Quindi Ayrton Senna millantava questa questa cosa: che pur essendo seconda guida del Team Lotus, era riuscito, solo grazie alla sua estrema abilità di pilota, ad essere più veloce della prima guida Elio De Angelis, praticamente…

«Tante volte non aveva bisogno neppure di dirlo, ma lo faceva chiaramente intuire. Di fatto, lui doveva mettersi in mostra. Il gioco della squadra, quell'anno, fu quello. Essendo il Team Lotus consapevole di non avere una macchina per poter vincere il campionato del mondo, perché purtroppo il motore Renault in prova aveva tanti cavalli, tanto è vero che Senna quell'anno fece addirittura 7 pole position, invece Elio solo una o due non ricordo, forse addirittura una sola, in Canada, ma, in gara, il motore non era cosi competitivo. Per cui, alla Lotus, avevano fatto una scelta strategica: loro dovevano mettere in risalto le doti di Senna».
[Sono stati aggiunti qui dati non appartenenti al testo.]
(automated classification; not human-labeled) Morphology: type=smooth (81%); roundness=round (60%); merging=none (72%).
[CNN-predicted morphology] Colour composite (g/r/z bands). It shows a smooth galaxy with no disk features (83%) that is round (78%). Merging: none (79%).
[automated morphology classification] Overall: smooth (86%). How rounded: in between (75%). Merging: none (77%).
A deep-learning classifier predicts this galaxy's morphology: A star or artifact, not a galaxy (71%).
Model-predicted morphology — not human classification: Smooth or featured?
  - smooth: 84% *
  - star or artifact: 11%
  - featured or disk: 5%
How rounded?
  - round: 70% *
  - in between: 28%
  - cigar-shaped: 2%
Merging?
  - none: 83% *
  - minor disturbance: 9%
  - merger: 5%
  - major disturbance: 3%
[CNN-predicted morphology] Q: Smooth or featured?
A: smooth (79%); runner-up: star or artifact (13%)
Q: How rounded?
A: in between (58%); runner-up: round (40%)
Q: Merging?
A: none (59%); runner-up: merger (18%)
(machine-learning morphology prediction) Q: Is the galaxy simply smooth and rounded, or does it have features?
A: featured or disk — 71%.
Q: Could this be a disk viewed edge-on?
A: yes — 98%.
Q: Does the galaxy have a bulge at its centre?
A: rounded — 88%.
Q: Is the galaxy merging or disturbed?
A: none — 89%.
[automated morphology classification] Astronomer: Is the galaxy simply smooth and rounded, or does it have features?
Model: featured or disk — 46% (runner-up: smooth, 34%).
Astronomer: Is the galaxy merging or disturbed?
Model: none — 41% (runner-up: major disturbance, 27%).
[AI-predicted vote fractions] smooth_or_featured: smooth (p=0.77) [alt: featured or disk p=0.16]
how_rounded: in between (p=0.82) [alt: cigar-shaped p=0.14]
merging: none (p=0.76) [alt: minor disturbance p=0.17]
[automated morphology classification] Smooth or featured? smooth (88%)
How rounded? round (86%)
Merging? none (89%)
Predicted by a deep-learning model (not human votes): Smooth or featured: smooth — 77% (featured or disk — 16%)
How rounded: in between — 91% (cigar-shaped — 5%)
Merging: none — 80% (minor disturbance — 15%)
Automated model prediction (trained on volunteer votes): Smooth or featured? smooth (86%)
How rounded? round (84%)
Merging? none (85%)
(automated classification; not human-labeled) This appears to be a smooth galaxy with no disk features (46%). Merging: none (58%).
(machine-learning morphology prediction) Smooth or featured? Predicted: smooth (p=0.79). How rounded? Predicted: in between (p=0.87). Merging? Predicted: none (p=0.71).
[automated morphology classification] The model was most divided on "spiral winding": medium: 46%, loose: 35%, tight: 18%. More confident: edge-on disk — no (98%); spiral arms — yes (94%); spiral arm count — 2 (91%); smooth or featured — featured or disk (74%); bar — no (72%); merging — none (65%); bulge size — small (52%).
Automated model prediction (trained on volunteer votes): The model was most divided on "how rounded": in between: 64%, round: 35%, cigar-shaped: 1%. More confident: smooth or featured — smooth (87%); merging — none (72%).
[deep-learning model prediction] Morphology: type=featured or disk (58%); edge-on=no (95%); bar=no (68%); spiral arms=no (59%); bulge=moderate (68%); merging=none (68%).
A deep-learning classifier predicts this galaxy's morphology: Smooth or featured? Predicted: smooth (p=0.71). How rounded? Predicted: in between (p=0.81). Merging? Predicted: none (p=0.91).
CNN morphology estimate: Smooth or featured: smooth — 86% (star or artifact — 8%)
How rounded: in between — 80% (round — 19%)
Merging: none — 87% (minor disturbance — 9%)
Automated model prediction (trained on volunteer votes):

«Per cui cosa hanno fatto spesso? Prendiamo il Gran Premio di Imola. In quella occasione Ayrton Senna era incavolato nero, almeno faceva finta di esserlo, non lo so, perché la Lotus diede ad Elio il motore nuovo della Renault. Era un motore sperimentale, appena costruito dalla Renault stessa, che consumava un po' di meno di quell'altro, anche se era meno potente. Scelsero di darlo ad Elio, nonostante le rimostranze vere o presunte di Senna, Elio in quella occasione non fece che da tester per la Renault. Lui, che avrebbe dovuto essere la prima guida del Team! Il motore nuovo, infatti, non garantiva alcuna affidabilità, ma Elio vinse quel Gran Premio! Senna, dal canto suo, decise di andare col boost al massimo sapendo di non arrivare, perché, quando partì per il Gran Premio, sapeva che avrebbe finito la benzina, in quanto il motore Renault nella sua versione precedente era sì collaudato, ma molto più assetato rispetto ai regolamenti dell’epoca, molto sfidanti in fatto di consumi di carburante. Senna partì in testa, sapendo però di non poter concludere la gara. Ma, come previsto, a 3 giri e mezzo dalla fine, è rimasto senza benzina. Però Senna fece una gran figura, dimostrando di andare più forte di De Angelis. Certo: con 100 cavalli più del motore di Elio, non era difficile….»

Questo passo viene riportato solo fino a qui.